§ **EXERCISE GOAL**: Copies of all lines containing the string "format" are needed from the data below.

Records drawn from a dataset
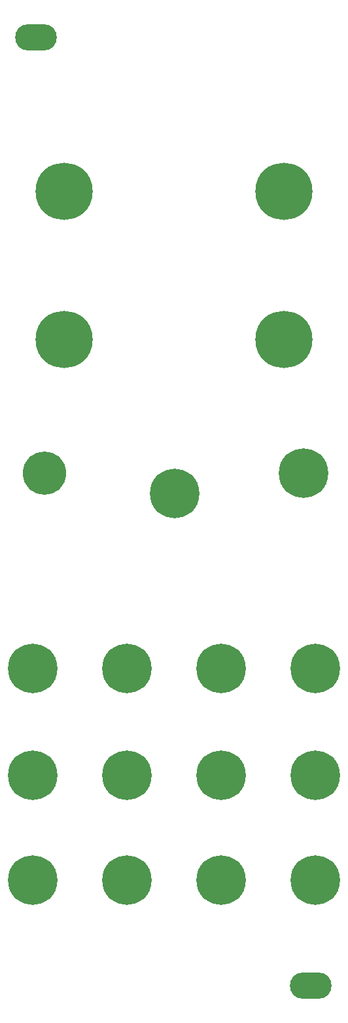
<source format=gbr>
G04 #@! TF.GenerationSoftware,KiCad,Pcbnew,9.0.1*
G04 #@! TF.CreationDate,2025-05-08T16:01:15-05:00*
G04 #@! TF.ProjectId,blank,626c616e-6b2e-46b6-9963-61645f706362,rev?*
G04 #@! TF.SameCoordinates,Original*
G04 #@! TF.FileFunction,Copper,L2,Bot*
G04 #@! TF.FilePolarity,Positive*
%FSLAX46Y46*%
G04 Gerber Fmt 4.6, Leading zero omitted, Abs format (unit mm)*
G04 Created by KiCad (PCBNEW 9.0.1) date 2025-05-08 16:01:15*
%MOMM*%
%LPD*%
G01*
G04 APERTURE LIST*
G04 #@! TA.AperFunction,WasherPad*
%ADD10C,6.400000*%
G04 #@! TD*
G04 #@! TA.AperFunction,WasherPad*
%ADD11O,5.400000X3.400000*%
G04 #@! TD*
G04 #@! TA.AperFunction,WasherPad*
%ADD12C,5.600000*%
G04 #@! TD*
G04 #@! TA.AperFunction,WasherPad*
%ADD13C,7.400000*%
G04 #@! TD*
G04 APERTURE END LIST*
D10*
G04 #@! TO.P,REF\u002A\u002A,*
G04 #@! TO.N,*
X33694999Y-111656952D03*
X33694999Y-125406904D03*
X33694999Y-138995001D03*
D11*
X34045000Y-30095000D03*
D12*
X35194995Y-86383225D03*
D13*
X37720500Y-49999289D03*
X37720500Y-69122311D03*
D10*
X45861694Y-111656903D03*
X45861694Y-125406904D03*
X45861694Y-138995001D03*
X52047894Y-89051597D03*
X58028297Y-111656903D03*
X58028297Y-125406904D03*
X58028297Y-138995001D03*
D13*
X66194996Y-49999289D03*
X66194996Y-69122311D03*
D10*
X68700087Y-86383206D03*
D11*
X69645000Y-152595000D03*
D10*
X70195000Y-111656903D03*
X70195000Y-125406904D03*
X70195000Y-138995001D03*
G04 #@! TD*
M02*

</source>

§ **COMPLETED EXERCISE**:
<source format=gbr>
G04 Gerber Fmt 4.6, Leading zero omitted, Abs format (unit mm)*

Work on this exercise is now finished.